Rust 1.95 also stabilized a cluster of APIs that will show up in ordinary library code and lower-level systems work. Vec::push_mut, VecDeque::push_front_mut, LinkedList::push_back_mut, and AtomicBool::update are now stable, along with several MaybeUninit, Cell, and atomic accessors. The release also pushed some APIs into const contexts, including fmt::from_fn, ControlFlow::is_break, and ControlFlow::is_continue, which helps teams move more logic into compile time instead of runtime.
The platform story is broad enough to matter on its own. powerpc64-unknown-linux-musl moved to Tier 2 with host tools, and six Apple targets advanced to Tier 2 as well: aarch64-apple-tvos, aarch64-apple-tvos-sim, aarch64-apple-watchos, aarch64-apple-watchos-sim, aarch64-apple-visionos, and aarch64-apple-visionos-sim. That is seven promoted targets in one release, a concrete expansion for teams building across Apple’s newer device families and older PowerPC deployments.

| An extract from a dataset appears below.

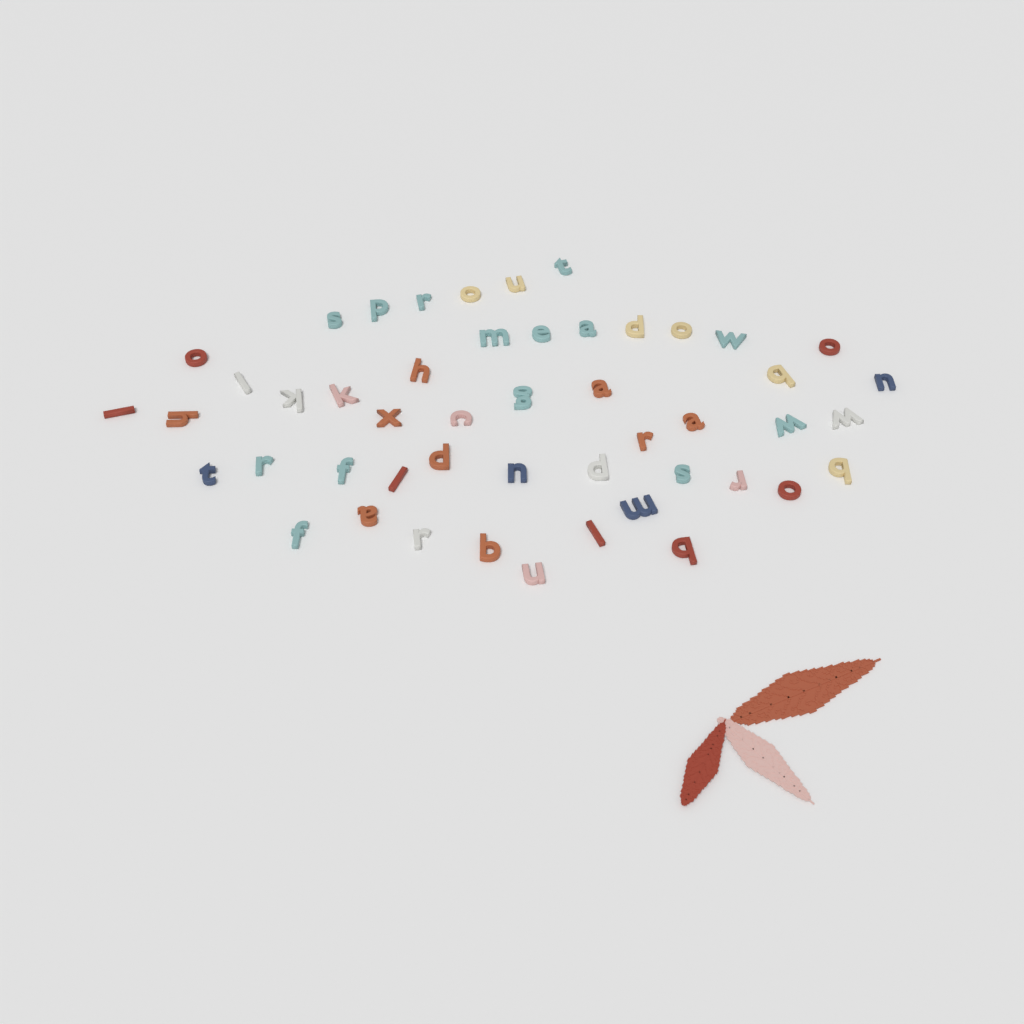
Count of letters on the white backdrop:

Rust 1.95 also tightened a few edges that macro authors and toolchain users will notice. rustdoc now has a setting to hide deprecated items in search results and ranks unstable items lower. Importing $crate without renaming, such as use $crate::{self};, is no longer permitted. And stable rustc no longer accepts a custom target specification. For anyone shipping cross-platform Rust this month, 1.95 is not a cosmetic update. It is a release that removes friction where Rust code is most likely to grow.